IMF slashes UK growth forecasts
THE UK ECONOMY will grow much more slowly than was forecast just three months ago, the International Monetary Fund (IMF) warned yesterday, hampering efforts to bring down the huge budget deficit.
The rapid worsening of the debt crisis in the Eurozone was largely to blame, although the IMF also warned in its global update that the US must avoid letting tax breaks and spending projects expire this year.
But the IMF saved its most dramatic outlook cuts for the UK.
GDP is now expected to grow by just 0.2 per cent this year – down sharply from April’s forecast of 0.8 per cent and last June’s prediction of 2.3 per cent. Growth in 2013 is set to reach 1.4 per cent, down 0.6 percentage points from April’s prediction.

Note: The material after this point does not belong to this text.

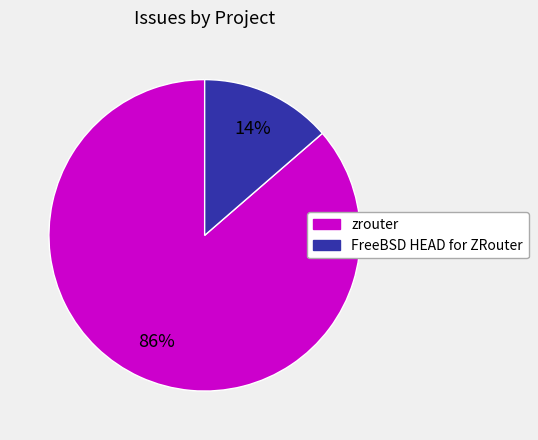

Which slice is the smallest?

FreeBSD HEAD for ZRouter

That compares with US growth of two per cent in 2012 and 2.3 per cent in 2013, each down 0.1 percentage point on the previous outlook.
As a result the IMF now expects the UK’s budget deficit to come in at 8.1 per cent of GDP, worse than the 7.9 per cent predicted in April.
Meanwhile Germany’s outlook has been upgraded – the IMF expects its GDP to expand by one per cent this year, up 0.4 percentage points on the previous forecast.
The IMF also argued only a real resolution to the Eurozone crisis would lift global growth, calling for a full banking union and sustained reforms to the peripheral economies.
The IMF also trimmed its outlook for France by 0.1 percentage point, and now expects economy to contract 0.3 per cent in 2012. It has also approved Portugal’s latest €1.48bn tranche of loans linked to its bailout.